Testing theory - KeynesYouDigIt/Knowledge GitHub Wiki

Testing Theory

Other resources

Categories of Tests

  • Unit - Fast, low-level tests that target a small part of the system. A unit is a small chunk of functionality (function, class, small cluster) that can be tested in a meaningful way.
  • Integration - Not a unit, not a system.
  • System - Test the entire integrated system or component, black box.
  • Acceptance - Automated test for a story

Types of tests

  • Functional - Does the software do what it was intended to do? Does it not do what it was not intended to do?
  • Nonfunctional
    • Performance testing - how quickly?
    • Load testing - With the system under normal use
    • Stress testing - With the system under extreme load
    • Spike testing - With the system under immediate extreme load
    • Security testing - Validation/Audit of policy, or blackhat penetration test
    • Confidentiality
      • Private information stays that way
      • User control over what information is stored
    • Integrity
      • Data can only be changed by trusted sources
      • System can perform without being compromised
    • Availability - Resources are available to authorized users and denied to others
    • Common hit list
      • Avoid sending data over networks
      • Protect against people using common sets of credentials
      • SQL injection
    • Regression testing - How do we know we haven’t broken anything?
    • Smoke tests - Can it do something basic, like log in?
    • Characterization testing - Adding tests to a legacy app
    • Positive testing - The happy path
    • Negative testing - Invalid values

Testing strategy

Which tests are part of the definition of done, which get run once an iteration, which ones are only on delivery, etc.

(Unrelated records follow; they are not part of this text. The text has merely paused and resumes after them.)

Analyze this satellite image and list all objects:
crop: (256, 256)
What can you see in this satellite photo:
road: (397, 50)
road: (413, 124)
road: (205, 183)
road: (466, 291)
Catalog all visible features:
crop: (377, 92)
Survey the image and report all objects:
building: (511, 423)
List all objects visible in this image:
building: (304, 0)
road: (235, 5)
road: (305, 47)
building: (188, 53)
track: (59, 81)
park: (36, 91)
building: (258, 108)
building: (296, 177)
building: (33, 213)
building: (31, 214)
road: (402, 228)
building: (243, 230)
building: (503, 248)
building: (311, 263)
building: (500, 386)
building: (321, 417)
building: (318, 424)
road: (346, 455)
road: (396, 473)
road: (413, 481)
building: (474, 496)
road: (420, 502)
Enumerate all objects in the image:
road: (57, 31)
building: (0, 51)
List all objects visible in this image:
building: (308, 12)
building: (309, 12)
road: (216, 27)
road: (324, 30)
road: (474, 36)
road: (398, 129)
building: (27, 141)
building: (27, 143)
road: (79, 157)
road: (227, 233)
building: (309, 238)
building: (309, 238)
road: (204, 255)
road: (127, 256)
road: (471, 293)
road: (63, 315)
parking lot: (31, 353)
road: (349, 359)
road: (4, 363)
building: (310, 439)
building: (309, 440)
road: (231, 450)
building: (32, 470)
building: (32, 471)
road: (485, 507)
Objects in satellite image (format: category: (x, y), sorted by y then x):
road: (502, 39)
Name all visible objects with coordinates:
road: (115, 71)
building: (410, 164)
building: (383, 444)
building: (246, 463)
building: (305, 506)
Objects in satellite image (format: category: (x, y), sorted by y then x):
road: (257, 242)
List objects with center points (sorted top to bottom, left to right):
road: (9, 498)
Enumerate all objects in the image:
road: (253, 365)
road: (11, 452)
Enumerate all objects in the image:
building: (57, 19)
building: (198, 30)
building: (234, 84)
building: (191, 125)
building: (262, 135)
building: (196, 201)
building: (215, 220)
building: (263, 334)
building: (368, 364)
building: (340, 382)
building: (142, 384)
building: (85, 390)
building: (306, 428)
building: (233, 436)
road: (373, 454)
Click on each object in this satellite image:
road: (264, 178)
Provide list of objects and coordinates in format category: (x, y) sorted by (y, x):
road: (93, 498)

Some require specific skillsets. Some can be strategically ignored.

Agile Testing Quadrants

Business-facing vs. technology-facing Guide development vs. critique the product

Agile Testing Quadrants

Testability

A program element can be put in a known state, acted on, and then observed. Observing direct output can be difficult, because adding logs and “observation points” in a method can affect its implementation. In OOP, that may mean relaxing visibility (private to package-scoped), or just test the public API.

Test Data

  • Use as little data as you can

Types:

Test Case Values

Inputs and outputs for tests.

  • Put them in the scenario as parameters or examples
  • Key:value lookup for urls and techy details- pass in "home", return "/"
  • Data files are good for large amounts of data, hide in the automation tool

Configuration Data

Different values (like API endpoints) that change with environments. Changes to other good values shouldn't break tests.

  • Never hardcode environment data, like dev and production URLs, username/password
  • Tests should pass in any environment
  • Test automation should read in config values in before hooks

Ready State

User accounts, database tables, app settings. Stuff that should be reset between tests.